There is a well-established link between the use of PPIs and acute kidney damage, particularly the development of interstitial nephritis, and recent evidence has linked the drugs with CKD. PPIs, used to treat reflux and stomach ulcers, are some of the most commonly prescribed medications in the UK. In January 2015, esomeprazole became the first PPI to be available over-the-counter outside of the pharmacy. 

Frank Muller, a regional British Society of Gastroenterology lead, says he and his colleagues at the Kent and Canterbury Hospital previously believed that PPIs were probably the most common drug-related cause of interstitial nephritis. 
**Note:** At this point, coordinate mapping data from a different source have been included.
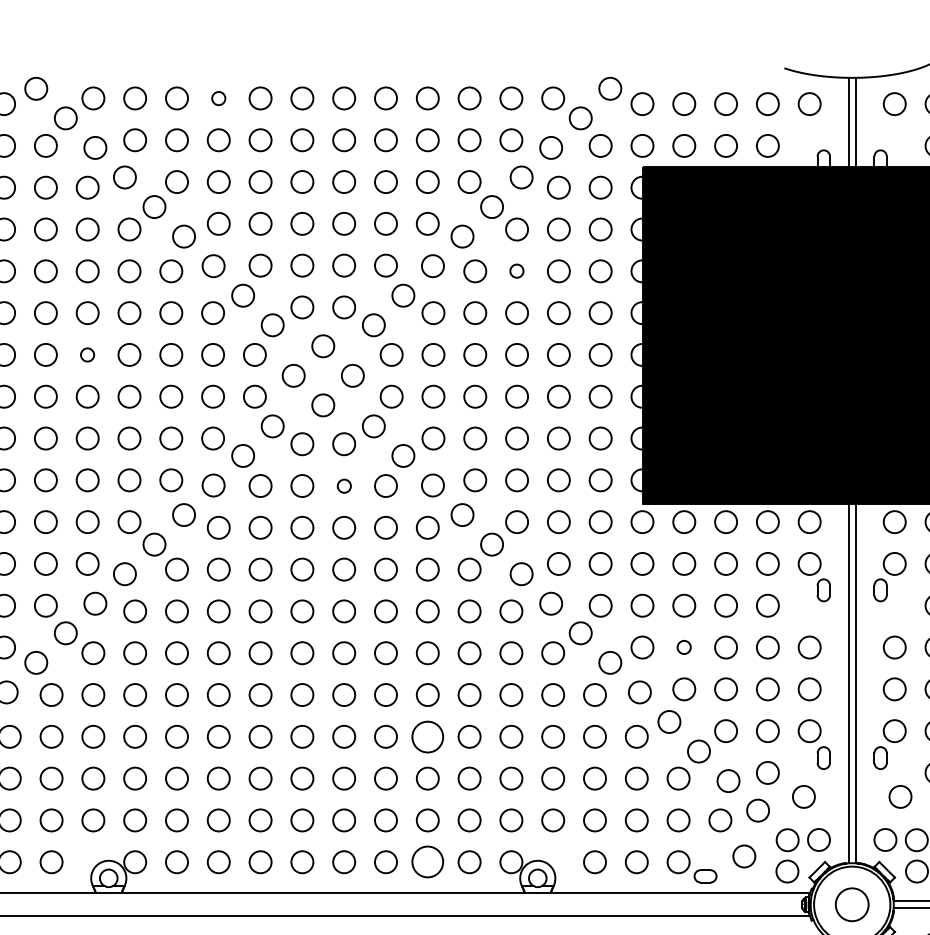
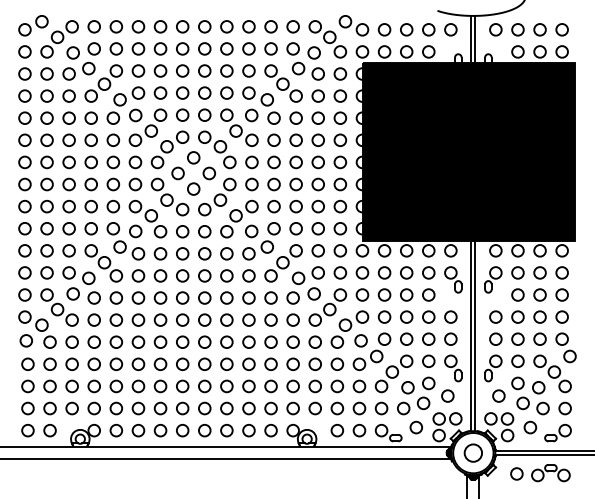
circle: (218, 97) -> (138, 26), size x1.67
circle: (515, 269) -> (295, 117), size x1.67
circle: (86, 355) -> (68, 162), size x1.67
circle: (343, 485) -> (204, 231), size x1.67
circle: (684, 646) -> (384, 316), size x1.67
circle: (426, 735) -> (248, 363), size x0.71
circle: (426, 861) -> (248, 430), size x0.71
He says the link between PPI use and renal function needs to be more widely understood, but that it is not completely clear how to manage patients for renal complications while receiving PPIs. 

“There is no evidence as yet to confirm that monitoring patients renal function regularly would reduce the risk,” says Muller. “If patients are unwell for whatever reason whilst taking these drugs, it would be reasonable to perform a U&E [urea and electrolytes] measurement.” 

Renal function usually improves when the drugs are stopped, he says, and although patients are sometimes given steroids, it is not clear if these enhance renal recovery. 

Muller notes that a study is under way to determine if there are genetic markers that predict which patients treated with PPIs are most susceptible to kidney damage.